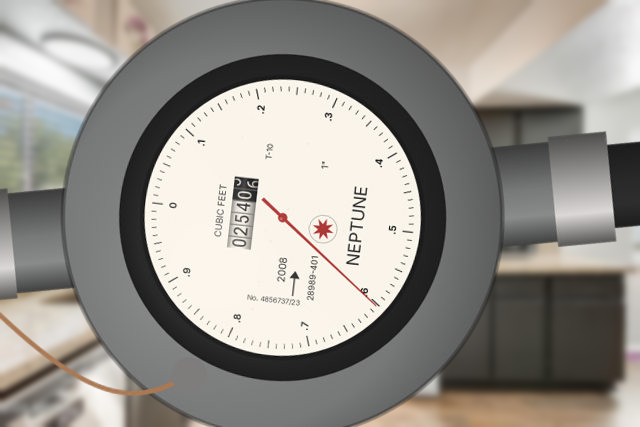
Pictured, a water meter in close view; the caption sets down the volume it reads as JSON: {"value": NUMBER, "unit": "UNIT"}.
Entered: {"value": 25405.60, "unit": "ft³"}
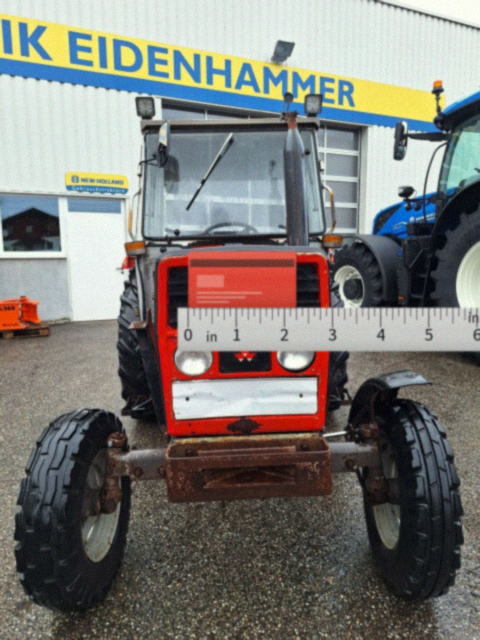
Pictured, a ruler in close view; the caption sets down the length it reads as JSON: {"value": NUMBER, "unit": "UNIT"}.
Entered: {"value": 2.25, "unit": "in"}
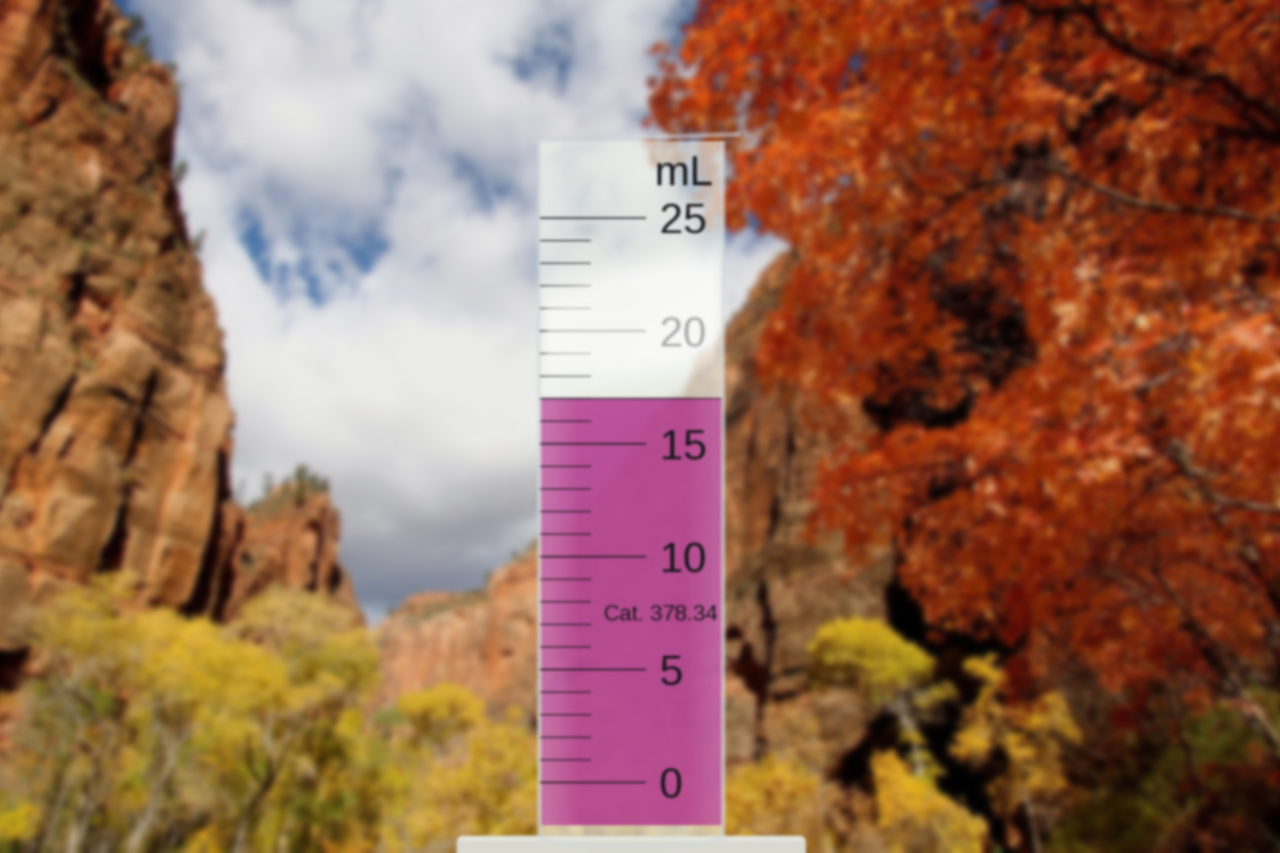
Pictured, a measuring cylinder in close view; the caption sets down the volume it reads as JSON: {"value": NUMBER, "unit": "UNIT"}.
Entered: {"value": 17, "unit": "mL"}
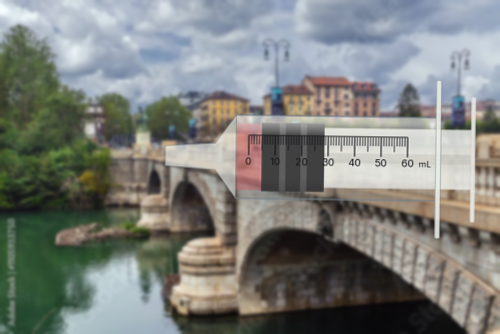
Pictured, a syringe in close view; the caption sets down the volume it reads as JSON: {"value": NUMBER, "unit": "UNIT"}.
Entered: {"value": 5, "unit": "mL"}
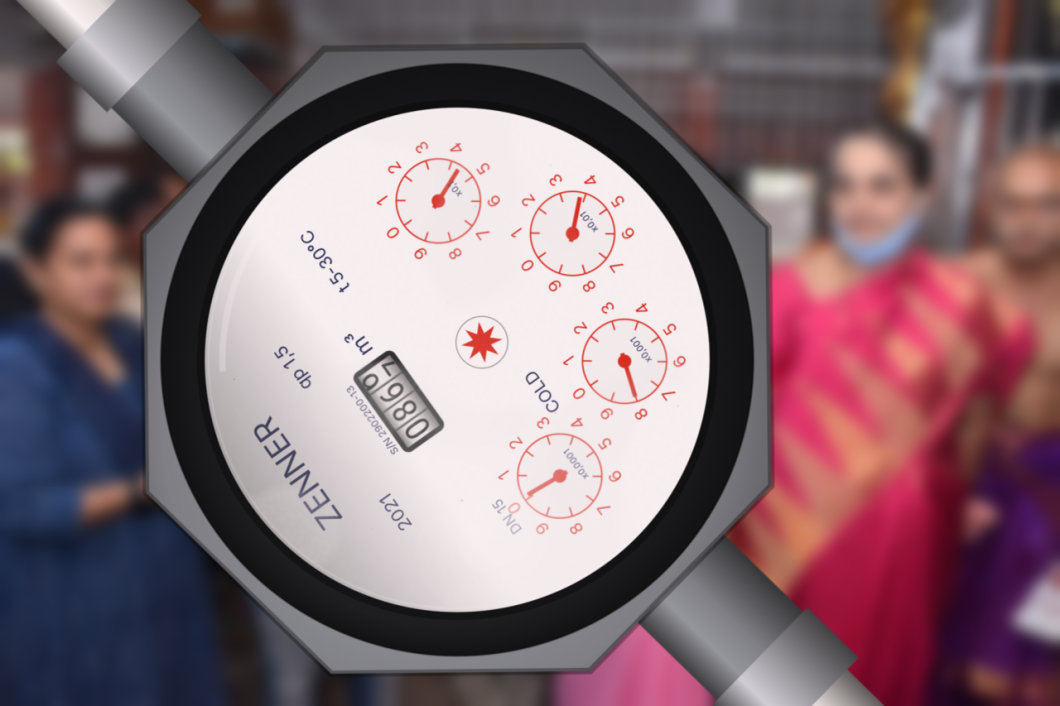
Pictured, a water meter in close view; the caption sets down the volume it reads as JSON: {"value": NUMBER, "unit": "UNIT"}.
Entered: {"value": 866.4380, "unit": "m³"}
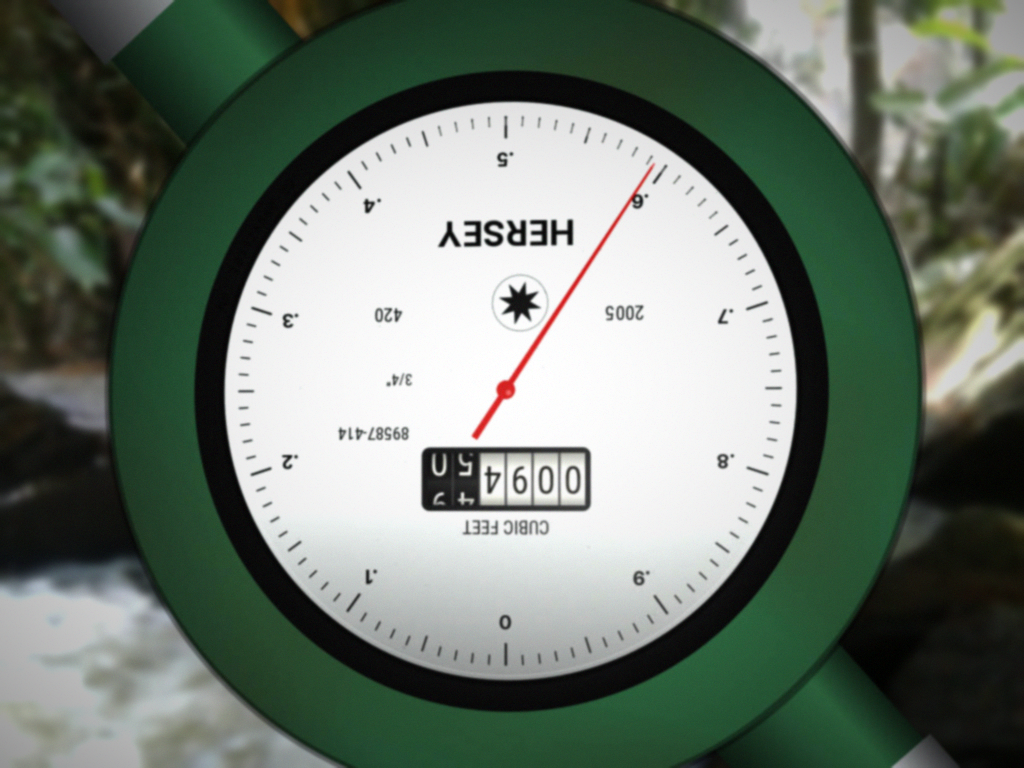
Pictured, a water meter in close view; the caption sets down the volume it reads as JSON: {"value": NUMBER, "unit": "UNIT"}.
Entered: {"value": 9449.59, "unit": "ft³"}
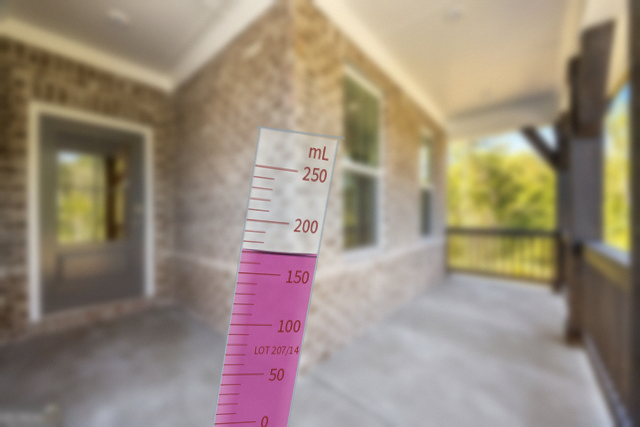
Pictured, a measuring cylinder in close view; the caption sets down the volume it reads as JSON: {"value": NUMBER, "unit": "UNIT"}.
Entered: {"value": 170, "unit": "mL"}
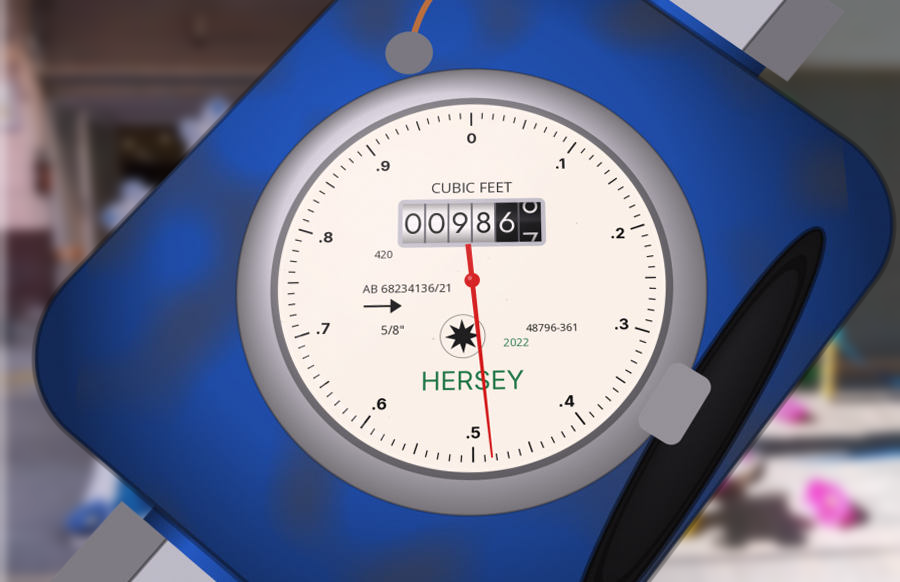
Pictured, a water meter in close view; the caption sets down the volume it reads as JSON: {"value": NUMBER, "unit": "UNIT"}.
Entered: {"value": 9866.48, "unit": "ft³"}
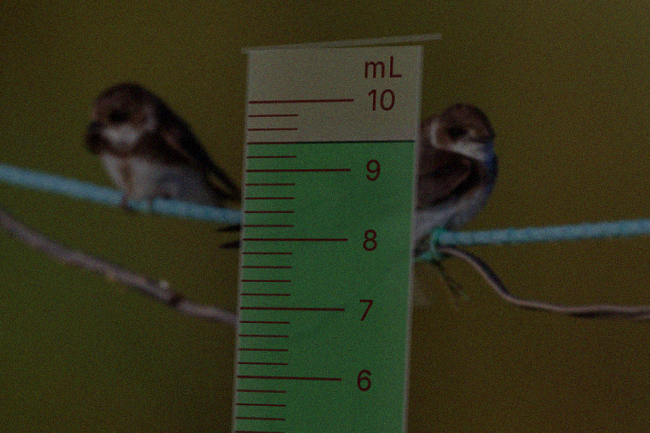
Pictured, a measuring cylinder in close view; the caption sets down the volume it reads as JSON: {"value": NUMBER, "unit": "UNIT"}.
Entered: {"value": 9.4, "unit": "mL"}
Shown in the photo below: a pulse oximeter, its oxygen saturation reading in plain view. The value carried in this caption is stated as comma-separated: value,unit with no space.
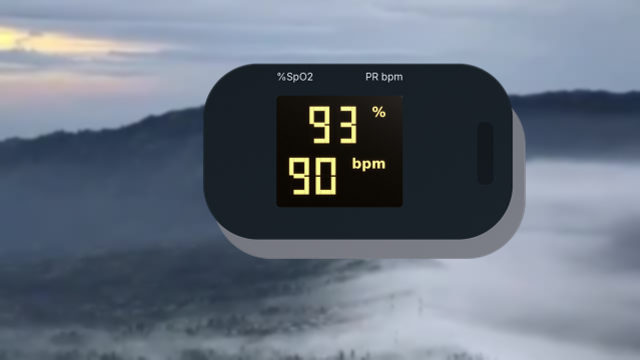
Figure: 93,%
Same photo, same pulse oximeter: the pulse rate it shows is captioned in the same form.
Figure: 90,bpm
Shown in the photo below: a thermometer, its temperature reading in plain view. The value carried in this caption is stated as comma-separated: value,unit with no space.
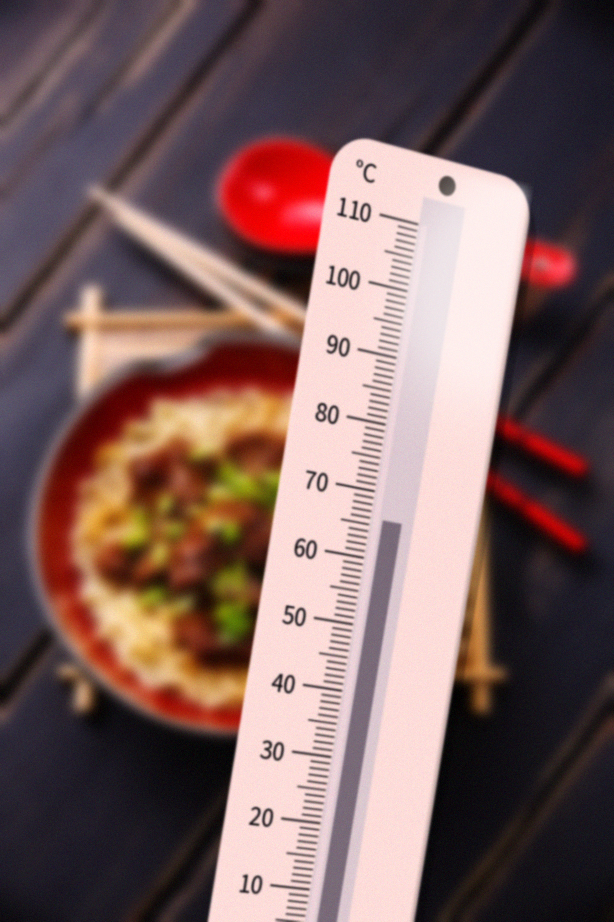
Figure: 66,°C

— INSTRUCTION —
Extract every line of the data above that contains the string "separated". Matching is case-sensitive.

— RESPONSE BELOW —
Shown in the photo below: a pulse oximeter, its oxygen saturation reading in plain view. The value carried in this caption is stated as comma-separated: value,unit with no space.
Shown in the photo below: a thermometer, its temperature reading in plain view. The value carried in this caption is stated as comma-separated: value,unit with no space.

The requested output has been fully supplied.